Paul Hess

31 décembre 1917 – Dans le milieu de la nuit, par un froid glacial, entendu sou­dainement des départs des pièces boches. Bombardement.

Bombardement dans la journée, à partir de 13 h 1/2. Explo­sions très fortes, peu éloignées du centre.

Dans la matinée, le général Leroux, commandant le sec­teur de Reims, vient faire visite au maire.

A 16 h 1/2, le personnel des services de la mairie est ré­uni dans le cellier lui servant de bureaux, 6, rue de Mars.

Raïssac en fait l’éloge au maire et par une allusion aux événements auxquels on peut s’attendre, sur le front de Reims, il fait comprendre que les souffrances endurées par suite des bom­bardements fréquents, souvent terribles, ne sont malheureusement pas encore à leur terme.

Le maire répond par un speech dans lequel il espère la vic­toire pour 1918 et l’on boit une flûte du champagne offert par les maisons Lanson et Werlé & C°.

Paul Hess dans Reims pendant la guerre de 1914-1918, éd. Anthropos

Cardinal Luçon

Lundi 31 – + 2°. Nuit tranquille, sauf canonnade vers 2 h.

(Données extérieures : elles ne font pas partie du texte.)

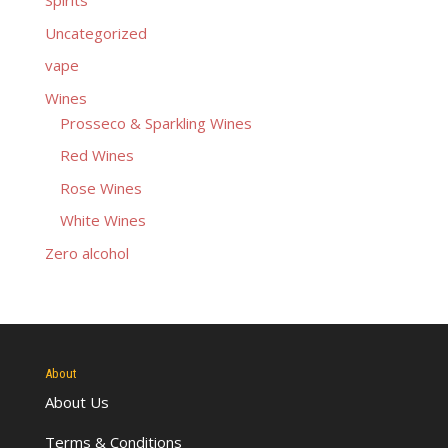
Spirits
Uncategorized
vape
Wines
Prosseco & Sparkling Wines
Red Wines
Rose Wines
White Wines
Zero alcohol
About
About Us
Terms & Conditions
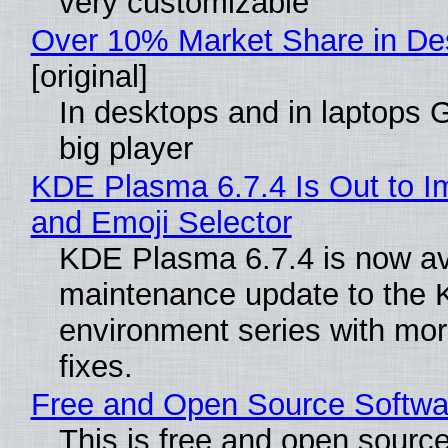
very customizable
Over 10% Market Share in De
[original]
In desktops and in laptops
big player
KDE Plasma 6.7.4 Is Out to I
and Emoji Selector
KDE Plasma 6.7.4 is now ava
maintenance update to the
environment series with mo
fixes.
Free and Open Source Softwar
This is free and open sourc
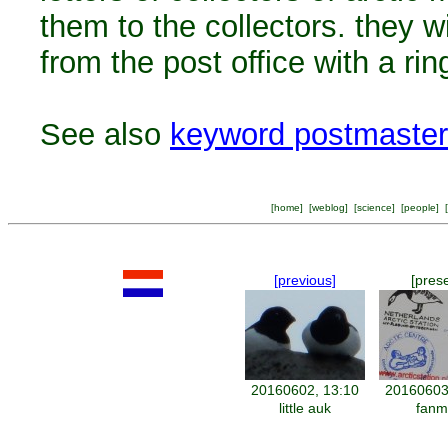
them to the collectors. they w
from the post office with a ri
See also
keyword postmaster
[
home
] [
weblog
] [
science
] [
people
] [
[previous]
[pres
20160602, 13:10
20160603
little auk
fanm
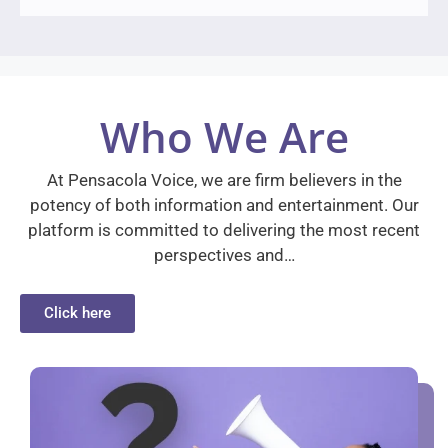
Who We Are
At Pensacola Voice, we are firm believers in the
potency of both information and entertainment. Our
platform is committed to delivering the most recent
perspectives and…
Click here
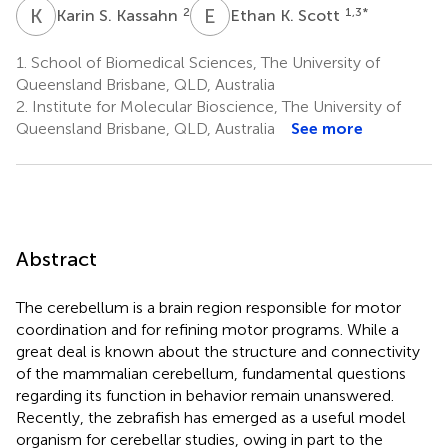
K
S
E
K
2
1,3
*
Karin S. Kassahn
Ethan K. Scott
1.
School of Biomedical Sciences, The University of
Queensland Brisbane, QLD, Australia
2.
Institute for Molecular Bioscience, The University of
Queensland Brisbane, QLD, Australia
See more
Abstract
The cerebellum is a brain region responsible for motor
coordination and for refining motor programs. While a
great deal is known about the structure and connectivity
of the mammalian cerebellum, fundamental questions
regarding its function in behavior remain unanswered.
Recently, the zebrafish has emerged as a useful model
organism for cerebellar studies, owing in part to the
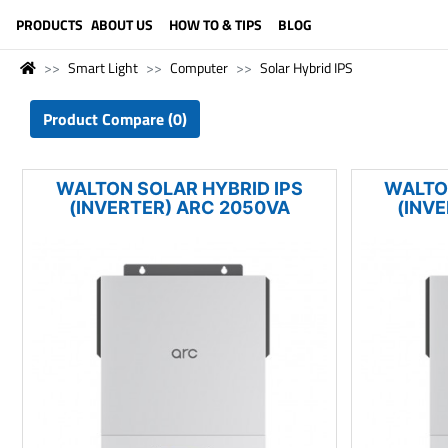
LANGUAGE (ENGLISH)
PRODUCTS
ABOUT US
HOW TO & TIPS
BLOG
Smart Light
Computer
Solar Hybrid IPS
Product Compare (0)
WALTON SOLAR HYBRID IPS
WALTO
(INVERTER) ARC 2050VA
(INV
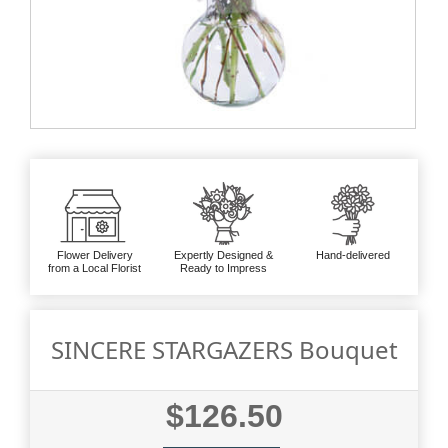
Flower Delivery
Expertly Designed &
Hand-delivered
from a Local Florist
Ready to Impress
SINCERE STARGAZERS Bouquet
$126.50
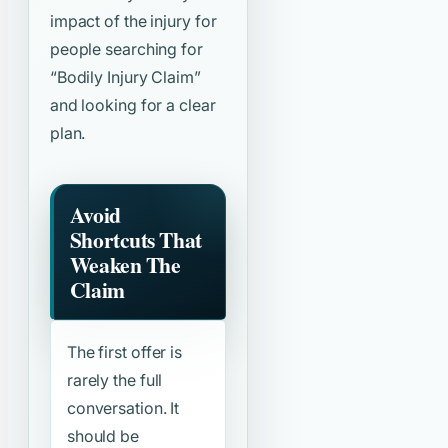
impact of the injury for
people searching for
“Bodily Injury Claim”
and looking for a clear
plan.
Avoid
Shortcuts That
Weaken The
Claim
The first offer is
rarely the full
conversation. It
should be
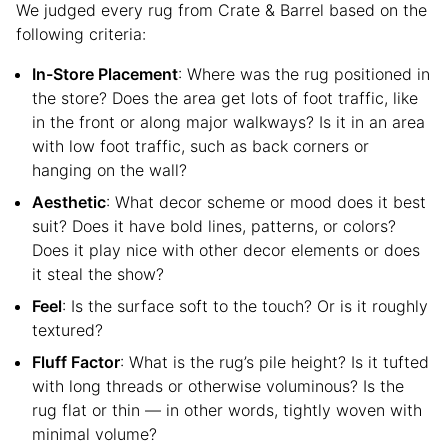
We judged every rug from Crate & Barrel based on the
following criteria:
In-Store Placement
: Where was the rug positioned in
the store? Does the area get lots of foot traffic, like
in the front or along major walkways? Is it in an area
with low foot traffic, such as back corners or
hanging on the wall?
Aesthetic
: What decor scheme or mood does it best
suit? Does it have bold lines, patterns, or colors?
Does it play nice with other decor elements or does
it steal the show?
Feel
: Is the surface soft to the touch? Or is it roughly
textured?
Fluff Factor
: What is the rug’s pile height? Is it tufted
with long threads or otherwise voluminous? Is the
rug flat or thin — in other words, tightly woven with
minimal volume?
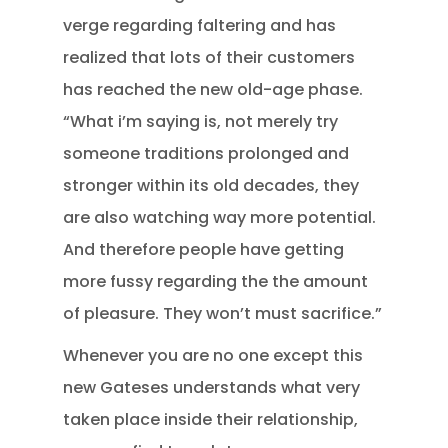
verge regarding faltering and has
realized that lots of their customers
has reached the new old-age phase.
“What i’m saying is, not merely try
someone traditions prolonged and
stronger within its old decades, they
are also watching way more potential.
And therefore people have getting
more fussy regarding the the amount
of pleasure. They won’t must sacrifice.”
Whenever you are no one except this
new Gateses understands what very
taken place inside their relationship,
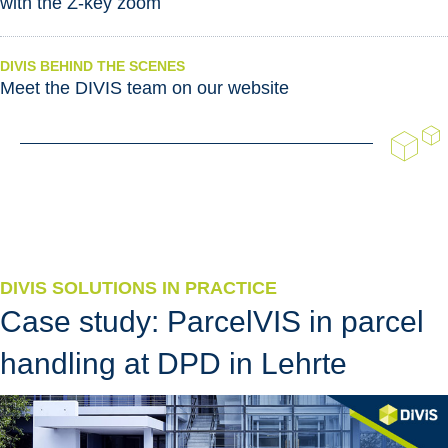
with the Z-key zoom
DIVIS BEHIND THE SCENES
Meet the DIVIS team on our website
DIVIS SOLUTIONS IN PRACTICE
Case study: ParcelVIS in parcel
handling at DPD in Lehrte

Cardinal Luçon dans son Journal de la Guerre 1914-1918, éd. par L’Académie Nationale de Reims – 1998 – TAR volume 173

Lundi 31 décembre

Canonnade intermittente en quelques points du front.
Des coups de main ennemis sur nos petits postes au sud de Saint-Quentin, dans la région de Bezonvaux et de Vauquois, sont restés sans succès. Nous avons fait des prisonniers, dont un officier.
Trois avions allemands ont été abattus, dont un par le tir de nos canons spéciaux.
Sur le front britannique, à la suite d’une vive canonnade au nord-est d’Ypres, l’ennemi a dirigé une attaque locale contre les positions de nos alliés de la voie ferrée d’Ypres à Staden.
Il a été entièrement rejeté par nos feux.
Un coup de main allemand a échoué au nord de Passchendaele.
Sur le front italien, on ne signale que des actions d’artillerie, plus vives dans le secteur du mont Tomba.
Des aviateurs anglais ont descendu un ballon captif ennemi à Pieve di Solego.
Des aviateurs ennemis ont renouvelé l’incursion sur Padoue, lançant sur la ville plus de vingt bombes explosives et incendiaires. Trois personnes ont été tuées et trois blessées. De nombreux dégâts ont été causés aux monuments et habitations privées.
Un conflit à surgi à Brest-Litowsk entre les délégués maximalistes et les plénipotentiaires des empires centraux au sujet de l’évacuation de la Pologne, de la Lituanie et de la Courlande par les troupes austro-allemandes.